I have worked with cadets for over 20 years and speak from experience rather than “what somebody has told me.” Those airlines that have cadet programmes have traditionally taken pilots with little or no experience into those programmes as a full time course of approved training. That training has traditionally taken 12-18 months. There is nothing new in this, it was happening back in the 1960’s. It was an apprenticeship programme where the school dovetailed into advanced training with the sponsoring airline. The training was by definition always integrated. At the conclusion of the course the student obtained their licence with around 200-250 hours of flying time, but the course was all geared to the receiving airlines requirements.

For pilots obtaining their licence by any other civilian method in their own time, at their own pace, and institutes of their choice the requirements involved a minimum of 700 hours. If you wanted to go “bush flying in Africa” for remuneration you would likely have had a minimum of 700 hours before you ever could! Trust me, I spent thousands of hours doing just that. Airlines wouldn’t give you the time of day unless you had thousands of hours of similar experience, and even when they did it was likely to be on a turboprop or if you were very lucky a small jet.

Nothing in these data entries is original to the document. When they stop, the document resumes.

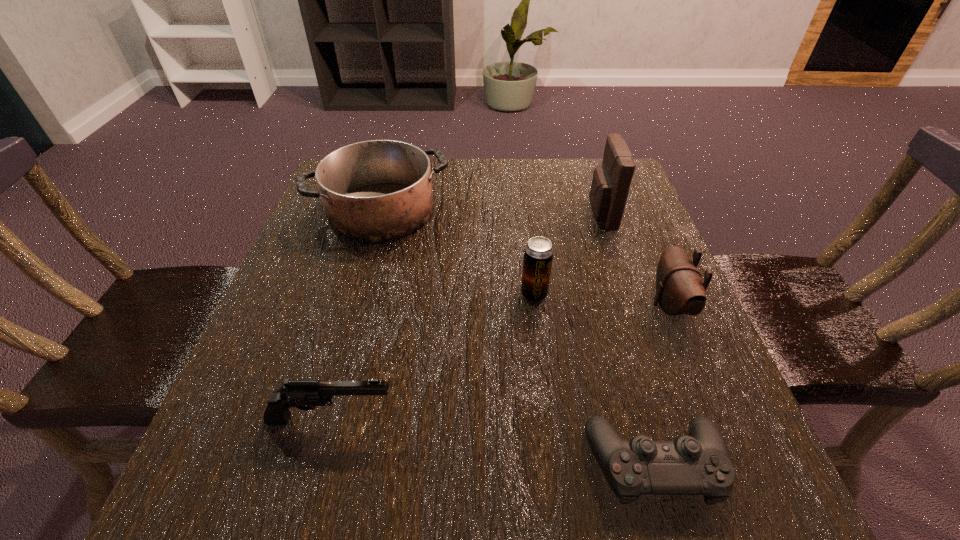
Find the location of a particular element. The image size is (960, 540). object that is at the near edge is located at coordinates [x=698, y=464].

Locate an element on the screen. saucepan present at the left edge is located at coordinates (379, 190).

At what (x,y) coordinates should I click in order to perform the action: click on gun positioned at the left edge. Please return your answer as a coordinate pair (x, y). Image resolution: width=960 pixels, height=540 pixels. Looking at the image, I should click on (303, 394).

What are the coordinates of `control at the right edge` in the screenshot? It's located at (698, 464).

What are the coordinates of `object that is at the far left corner` in the screenshot? It's located at (379, 190).

This screenshot has width=960, height=540. Identify the location of object at the far right corner. (611, 181).

I want to click on object positioned at the near right corner, so click(x=698, y=464).

The width and height of the screenshot is (960, 540). What are the coordinates of `vacant region at the far edge of the desktop` in the screenshot? It's located at (519, 172).

Locate an element on the screen. Image resolution: width=960 pixels, height=540 pixels. free space at the left edge of the desktop is located at coordinates (253, 418).

Locate an element on the screen. free spot at the right edge of the desktop is located at coordinates (644, 254).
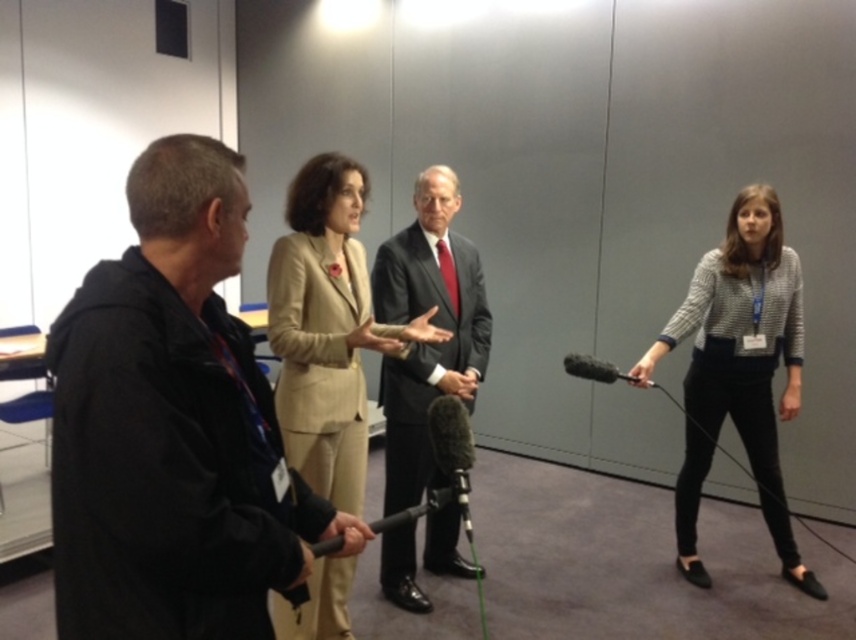
Identify the location of knit sweater at right. (738, 369).

Is knit sweater at right shorter than dark gray suit at center?

Indeed, knit sweater at right has a lesser height compared to dark gray suit at center.

Who is more distant from viewer, (712, 346) or (395, 289)?

The point (712, 346) is behind.

The image size is (856, 640). Identify the location of knit sweater at right. (738, 369).

Is dark gray suit at center smaller than black matte microphone at center?

No, dark gray suit at center is not smaller than black matte microphone at center.

Is dark gray suit at center taller than black matte microphone at center?

Yes.

Where is `dark gray suit at center`? The image size is (856, 640). dark gray suit at center is located at coordinates (432, 323).

Does knit sweater at right lie in front of black matte microphone at center?

No, it is behind black matte microphone at center.

Is point (747, 269) more distant than point (465, 412)?

That is True.

The width and height of the screenshot is (856, 640). I want to click on knit sweater at right, so click(x=738, y=369).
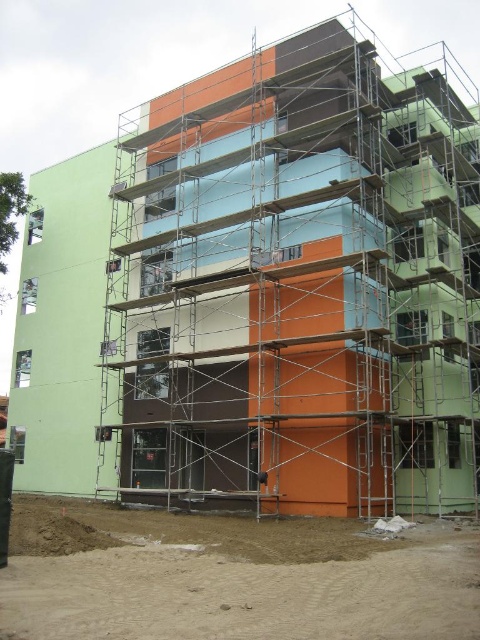
Question: Can you confirm if metal scaffolding at center is wider than sandy dirt at lower left?

Choices:
 (A) no
 (B) yes

Answer: (B)

Question: Can you confirm if metal scaffolding at center is positioned above sandy dirt at lower left?

Choices:
 (A) yes
 (B) no

Answer: (A)

Question: Among these points, which one is farthest from the camera?

Choices:
 (A) (298, 160)
 (B) (73, 616)

Answer: (A)

Question: Is metal scaffolding at center smaller than sandy dirt at lower left?

Choices:
 (A) no
 (B) yes

Answer: (A)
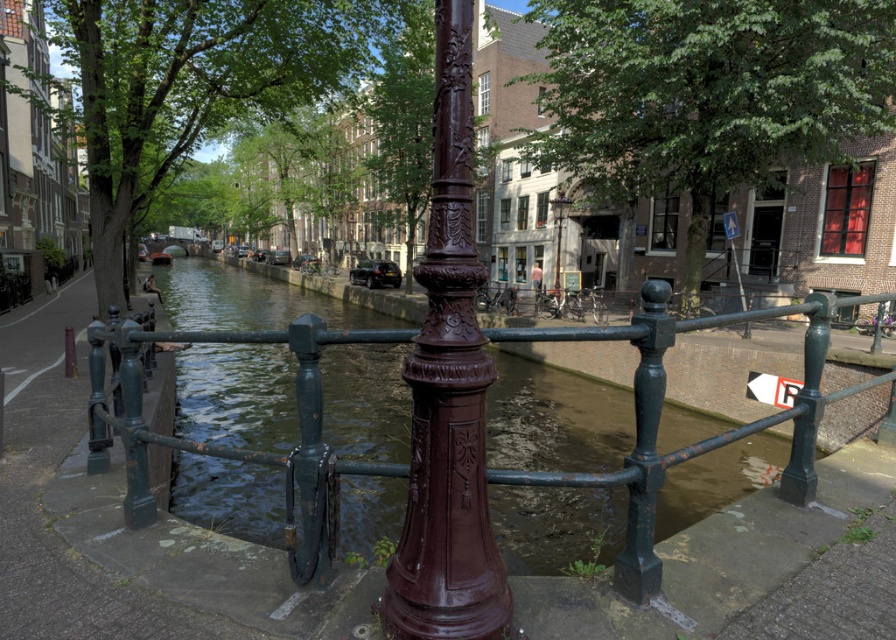
Question: Is green matte fence at center closer to camera compared to polished bronze lamp post at center?

Choices:
 (A) yes
 (B) no

Answer: (A)

Question: Among these points, which one is nearest to the camera?

Choices:
 (A) (560, 262)
 (B) (737, 228)

Answer: (B)

Question: Considering the real-world distances, which object is closest to the polished bronze lamp post at center?

Choices:
 (A) green matte fence at center
 (B) glossy burgundy post at center

Answer: (A)

Question: Is the position of polished bronze lamp post at center less distant than that of metallic blue sign at upper right?

Choices:
 (A) no
 (B) yes

Answer: (A)

Question: Which object is positioned farthest from the green matte fence at center?

Choices:
 (A) glossy burgundy post at center
 (B) polished bronze lamp post at center
 (C) metallic blue sign at upper right

Answer: (B)

Question: Does glossy burgundy post at center have a larger size compared to polished bronze lamp post at center?

Choices:
 (A) no
 (B) yes

Answer: (A)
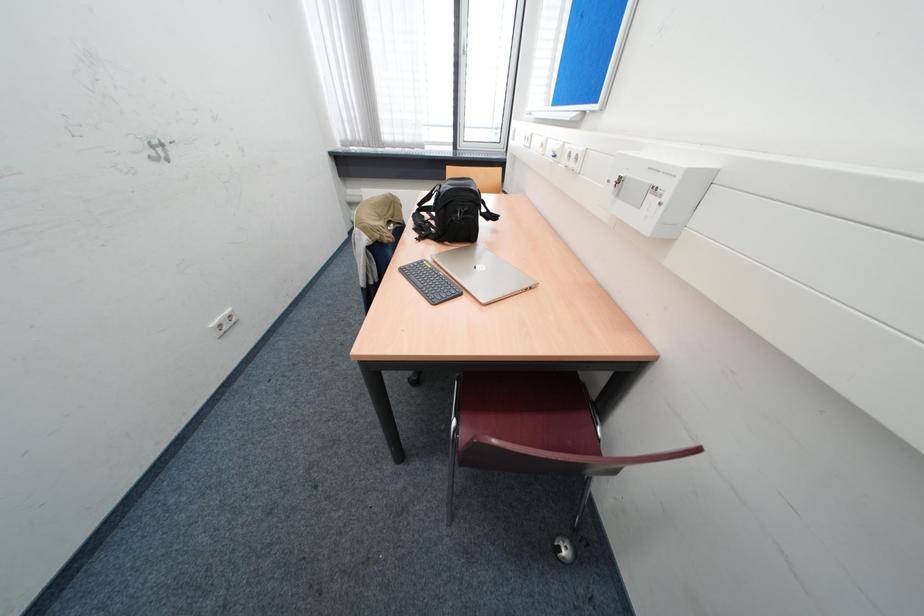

When JAA (the forerunner) of EASA came into being, they harmonised the commercial licensing requirements (quite distinct to any preference most Airlines had). All forms of remunerated “aerial work” then required a CPL whereas that hadn’t previously been the case ( you could previously instruct for money with a PPL and an Instructors rating). This brought the system more into line with ICAO requirements and indeed those that long existed in the USA under their FAR’s. It didn’t mean that a 250 hour CPL holder suddenly became the airlines golden ticket.

The 200 hour airline pilot is a relatively rare commodity and certainly always has been. The idea that every 250 hour CPL holder is just what the airlines want despite this conspiracy that it depends on a modular/integrated argument isn’t generally true.